== Exercise brief ==
What is needed is a word-for-word copy of the records below.

Collected data entries:

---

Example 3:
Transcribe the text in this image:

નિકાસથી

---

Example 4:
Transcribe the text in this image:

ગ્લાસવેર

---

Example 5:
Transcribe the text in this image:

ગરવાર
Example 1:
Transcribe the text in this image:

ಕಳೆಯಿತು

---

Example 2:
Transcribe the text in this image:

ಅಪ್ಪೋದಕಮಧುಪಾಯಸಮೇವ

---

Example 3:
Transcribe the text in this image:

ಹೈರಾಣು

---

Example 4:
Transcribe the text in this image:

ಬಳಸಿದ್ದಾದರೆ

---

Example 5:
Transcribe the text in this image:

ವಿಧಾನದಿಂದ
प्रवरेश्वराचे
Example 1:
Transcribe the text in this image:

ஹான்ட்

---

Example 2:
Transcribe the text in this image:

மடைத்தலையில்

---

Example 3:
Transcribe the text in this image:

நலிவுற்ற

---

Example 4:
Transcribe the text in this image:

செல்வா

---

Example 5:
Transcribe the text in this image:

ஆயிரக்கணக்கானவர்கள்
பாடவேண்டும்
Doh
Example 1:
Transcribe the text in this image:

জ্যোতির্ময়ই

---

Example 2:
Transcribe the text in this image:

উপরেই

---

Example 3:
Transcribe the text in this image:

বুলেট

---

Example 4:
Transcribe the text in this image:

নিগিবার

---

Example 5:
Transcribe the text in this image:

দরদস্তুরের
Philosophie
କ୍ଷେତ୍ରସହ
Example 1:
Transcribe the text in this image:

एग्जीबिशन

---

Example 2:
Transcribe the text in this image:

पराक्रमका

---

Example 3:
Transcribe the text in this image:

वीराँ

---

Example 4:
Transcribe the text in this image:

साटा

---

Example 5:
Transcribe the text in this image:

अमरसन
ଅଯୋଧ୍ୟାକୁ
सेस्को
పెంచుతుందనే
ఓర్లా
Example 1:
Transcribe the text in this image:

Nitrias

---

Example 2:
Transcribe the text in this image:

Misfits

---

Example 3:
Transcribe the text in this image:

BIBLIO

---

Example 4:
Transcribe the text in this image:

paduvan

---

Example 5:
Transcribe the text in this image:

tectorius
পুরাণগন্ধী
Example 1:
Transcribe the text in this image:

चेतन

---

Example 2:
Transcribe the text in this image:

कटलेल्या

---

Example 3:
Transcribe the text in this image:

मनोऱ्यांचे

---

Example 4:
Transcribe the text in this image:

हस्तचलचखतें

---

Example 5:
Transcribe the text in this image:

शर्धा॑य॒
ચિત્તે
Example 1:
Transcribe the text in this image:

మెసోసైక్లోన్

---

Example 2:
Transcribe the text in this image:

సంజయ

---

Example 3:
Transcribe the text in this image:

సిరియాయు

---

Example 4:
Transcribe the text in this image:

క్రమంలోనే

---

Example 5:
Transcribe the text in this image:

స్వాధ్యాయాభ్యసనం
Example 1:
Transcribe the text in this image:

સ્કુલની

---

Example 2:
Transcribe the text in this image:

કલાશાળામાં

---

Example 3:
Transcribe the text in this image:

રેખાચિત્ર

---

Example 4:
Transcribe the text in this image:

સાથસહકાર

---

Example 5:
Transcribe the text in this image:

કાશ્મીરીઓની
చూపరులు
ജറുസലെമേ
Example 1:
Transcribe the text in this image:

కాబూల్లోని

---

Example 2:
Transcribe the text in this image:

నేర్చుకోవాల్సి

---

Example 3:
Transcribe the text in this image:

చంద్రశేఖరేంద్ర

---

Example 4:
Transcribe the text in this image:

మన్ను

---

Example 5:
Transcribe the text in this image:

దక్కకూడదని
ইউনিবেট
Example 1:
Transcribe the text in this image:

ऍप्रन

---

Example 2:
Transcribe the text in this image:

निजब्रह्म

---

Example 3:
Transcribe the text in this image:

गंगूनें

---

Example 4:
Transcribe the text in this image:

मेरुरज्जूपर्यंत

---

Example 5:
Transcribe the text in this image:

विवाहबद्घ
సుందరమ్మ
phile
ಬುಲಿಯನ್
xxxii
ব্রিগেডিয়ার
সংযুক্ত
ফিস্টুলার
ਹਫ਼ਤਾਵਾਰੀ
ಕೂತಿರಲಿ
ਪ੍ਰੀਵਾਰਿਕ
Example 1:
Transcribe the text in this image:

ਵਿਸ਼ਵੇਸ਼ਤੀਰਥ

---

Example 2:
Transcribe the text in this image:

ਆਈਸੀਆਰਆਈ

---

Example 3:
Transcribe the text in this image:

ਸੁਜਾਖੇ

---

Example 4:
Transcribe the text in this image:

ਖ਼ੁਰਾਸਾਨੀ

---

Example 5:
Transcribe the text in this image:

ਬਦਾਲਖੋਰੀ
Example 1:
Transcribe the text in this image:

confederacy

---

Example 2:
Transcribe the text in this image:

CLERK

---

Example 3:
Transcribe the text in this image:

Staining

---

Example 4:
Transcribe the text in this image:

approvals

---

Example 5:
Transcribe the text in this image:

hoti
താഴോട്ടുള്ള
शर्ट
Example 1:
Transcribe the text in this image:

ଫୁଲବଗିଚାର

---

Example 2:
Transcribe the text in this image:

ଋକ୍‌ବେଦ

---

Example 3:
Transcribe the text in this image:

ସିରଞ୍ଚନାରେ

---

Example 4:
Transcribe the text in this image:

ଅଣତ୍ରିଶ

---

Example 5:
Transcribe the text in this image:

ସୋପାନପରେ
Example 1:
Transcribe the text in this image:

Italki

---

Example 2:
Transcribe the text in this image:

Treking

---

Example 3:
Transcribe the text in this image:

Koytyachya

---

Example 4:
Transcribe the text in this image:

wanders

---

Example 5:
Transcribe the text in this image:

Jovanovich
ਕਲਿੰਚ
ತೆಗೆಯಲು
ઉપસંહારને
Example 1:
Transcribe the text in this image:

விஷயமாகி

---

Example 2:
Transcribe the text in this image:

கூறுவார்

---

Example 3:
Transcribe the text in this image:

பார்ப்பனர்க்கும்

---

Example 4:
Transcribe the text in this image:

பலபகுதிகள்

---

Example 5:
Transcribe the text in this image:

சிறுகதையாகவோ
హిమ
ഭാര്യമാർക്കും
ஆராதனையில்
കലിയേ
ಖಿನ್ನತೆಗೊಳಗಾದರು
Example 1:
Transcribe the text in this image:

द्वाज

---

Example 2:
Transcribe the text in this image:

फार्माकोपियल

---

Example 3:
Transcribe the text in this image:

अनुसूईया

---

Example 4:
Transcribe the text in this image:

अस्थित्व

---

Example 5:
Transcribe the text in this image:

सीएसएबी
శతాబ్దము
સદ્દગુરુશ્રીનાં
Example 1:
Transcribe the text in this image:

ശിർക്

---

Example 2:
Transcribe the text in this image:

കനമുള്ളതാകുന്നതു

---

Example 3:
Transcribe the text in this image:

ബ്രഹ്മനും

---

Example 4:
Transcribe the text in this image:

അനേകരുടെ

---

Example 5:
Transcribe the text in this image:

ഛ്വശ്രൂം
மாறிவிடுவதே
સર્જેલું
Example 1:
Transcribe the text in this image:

== Written solution ==
---

Example 3:
Transcribe the text in this image:

નિકાસથી

---

Example 4:
Transcribe the text in this image:

ગ્લાસવેર

---

Example 5:
Transcribe the text in this image:

ગરવાર
Example 1:
Transcribe the text in this image:

ಕಳೆಯಿತು

---

Example 2:
Transcribe the text in this image:

ಅಪ್ಪೋದಕಮಧುಪಾಯಸಮೇವ

---

Example 3:
Transcribe the text in this image:

ಹೈರಾಣು

---

Example 4:
Transcribe the text in this image:

ಬಳಸಿದ್ದಾದರೆ

---

Example 5:
Transcribe the text in this image:

ವಿಧಾನದಿಂದ
प्रवरेश्वराचे
Example 1:
Transcribe the text in this image:

ஹான்ட்

---

Example 2:
Transcribe the text in this image:

மடைத்தலையில்

---

Example 3:
Transcribe the text in this image:

நலிவுற்ற

---

Example 4:
Transcribe the text in this image:

செல்வா

---

Example 5:
Transcribe the text in this image:

ஆயிரக்கணக்கானவர்கள்
பாடவேண்டும்
Doh
Example 1:
Transcribe the text in this image:

জ্যোতির্ময়ই

---

Example 2:
Transcribe the text in this image:

উপরেই

---

Example 3:
Transcribe the text in this image:

বুলেট

---

Example 4:
Transcribe the text in this image:

নিগিবার

---

Example 5:
Transcribe the text in this image:

দরদস্তুরের
Philosophie
କ୍ଷେତ୍ରସହ
Example 1:
Transcribe the text in this image:

एग्जीबिशन

---

Example 2:
Transcribe the text in this image:

पराक्रमका

---

Example 3:
Transcribe the text in this image:

वीराँ

---

Example 4:
Transcribe the text in this image:

साटा

---

Example 5:
Transcribe the text in this image:

अमरसन
ଅଯୋଧ୍ୟାକୁ
सेस्को
పెంచుతుందనే
ఓర్లా
Example 1:
Transcribe the text in this image:

Nitrias

---

Example 2:
Transcribe the text in this image:

Misfits

---

Example 3:
Transcribe the text in this image:

BIBLIO

---

Example 4:
Transcribe the text in this image:

paduvan

---

Example 5:
Transcribe the text in this image:

tectorius
পুরাণগন্ধী
Example 1:
Transcribe the text in this image:

चेतन

---

Example 2:
Transcribe the text in this image:

कटलेल्या

---

Example 3:
Transcribe the text in this image:

मनोऱ्यांचे

---

Example 4:
Transcribe the text in this image:

हस्तचलचखतें

---

Example 5:
Transcribe the text in this image:

शर्धा॑य॒
ચિત્તે
Example 1:
Transcribe the text in this image:

మెసోసైక్లోన్

---

Example 2:
Transcribe the text in this image:

సంజయ

---

Example 3:
Transcribe the text in this image:

సిరియాయు

---

Example 4:
Transcribe the text in this image:

క్రమంలోనే

---

Example 5:
Transcribe the text in this image:

స్వాధ్యాయాభ్యసనం
Example 1:
Transcribe the text in this image:

સ્કુલની

---

Example 2:
Transcribe the text in this image:

કલાશાળામાં

---

Example 3:
Transcribe the text in this image:

રેખાચિત્ર

---

Example 4:
Transcribe the text in this image:

સાથસહકાર

---

Example 5:
Transcribe the text in this image:

કાશ્મીરીઓની
చూపరులు
ജറുസലെമേ
Example 1:
Transcribe the text in this image:

కాబూల్లోని

---

Example 2:
Transcribe the text in this image:

నేర్చుకోవాల్సి

---

Example 3:
Transcribe the text in this image:

చంద్రశేఖరేంద్ర

---

Example 4:
Transcribe the text in this image:

మన్ను

---

Example 5:
Transcribe the text in this image:

దక్కకూడదని
ইউনিবেট
Example 1:
Transcribe the text in this image:

ऍप्रन

---

Example 2:
Transcribe the text in this image:

निजब्रह्म

---

Example 3:
Transcribe the text in this image:

गंगूनें

---

Example 4:
Transcribe the text in this image:

मेरुरज्जूपर्यंत

---

Example 5:
Transcribe the text in this image:

विवाहबद्घ
సుందరమ్మ
phile
ಬುಲಿಯನ್
xxxii
ব্রিগেডিয়ার
সংযুক্ত
ফিস্টুলার
ਹਫ਼ਤਾਵਾਰੀ
ಕೂತಿರಲಿ
ਪ੍ਰੀਵਾਰਿਕ
Example 1:
Transcribe the text in this image:

ਵਿਸ਼ਵੇਸ਼ਤੀਰਥ

---

Example 2:
Transcribe the text in this image:

ਆਈਸੀਆਰਆਈ

---

Example 3:
Transcribe the text in this image:

ਸੁਜਾਖੇ

---

Example 4:
Transcribe the text in this image:

ਖ਼ੁਰਾਸਾਨੀ

---

Example 5:
Transcribe the text in this image:

ਬਦਾਲਖੋਰੀ
Example 1:
Transcribe the text in this image:

confederacy

---

Example 2:
Transcribe the text in this image:

CLERK

---

Example 3:
Transcribe the text in this image:

Staining

---

Example 4:
Transcribe the text in this image:

approvals

---

Example 5:
Transcribe the text in this image:

hoti
താഴോട്ടുള്ള
शर्ट
Example 1:
Transcribe the text in this image:

ଫୁଲବଗିଚାର

---

Example 2:
Transcribe the text in this image:

ଋକ୍‌ବେଦ

---

Example 3:
Transcribe the text in this image:

ସିରଞ୍ଚନାରେ

---

Example 4:
Transcribe the text in this image:

ଅଣତ୍ରିଶ

---

Example 5:
Transcribe the text in this image:

ସୋପାନପରେ
Example 1:
Transcribe the text in this image:

Italki

---

Example 2:
Transcribe the text in this image:

Treking

---

Example 3:
Transcribe the text in this image:

Koytyachya

---

Example 4:
Transcribe the text in this image:

wanders

---

Example 5:
Transcribe the text in this image:

Jovanovich
ਕਲਿੰਚ
ತೆಗೆಯಲು
ઉપસંહારને
Example 1:
Transcribe the text in this image:

விஷயமாகி

---

Example 2:
Transcribe the text in this image:

கூறுவார்

---

Example 3:
Transcribe the text in this image:

பார்ப்பனர்க்கும்

---

Example 4:
Transcribe the text in this image:

பலபகுதிகள்

---

Example 5:
Transcribe the text in this image:

சிறுகதையாகவோ
హిమ
ഭാര്യമാർക്കും
ஆராதனையில்
കലിയേ
ಖಿನ್ನತೆಗೊಳಗಾದರು
Example 1:
Transcribe the text in this image:

द्वाज

---

Example 2:
Transcribe the text in this image:

फार्माकोपियल

---

Example 3:
Transcribe the text in this image:

अनुसूईया

---

Example 4:
Transcribe the text in this image:

अस्थित्व

---

Example 5:
Transcribe the text in this image:

सीएसएबी
శతాబ్దము
સદ્દગુરુશ્રીનાં
Example 1:
Transcribe the text in this image:

ശിർക്

---

Example 2:
Transcribe the text in this image:

കനമുള്ളതാകുന്നതു

---

Example 3:
Transcribe the text in this image:

ബ്രഹ്മനും

---

Example 4:
Transcribe the text in this image:

അനേകരുടെ

---

Example 5:
Transcribe the text in this image:

ഛ്വശ്രൂം
மாறிவிடுவதே
સર્જેલું
Example 1:
Transcribe the text in this image:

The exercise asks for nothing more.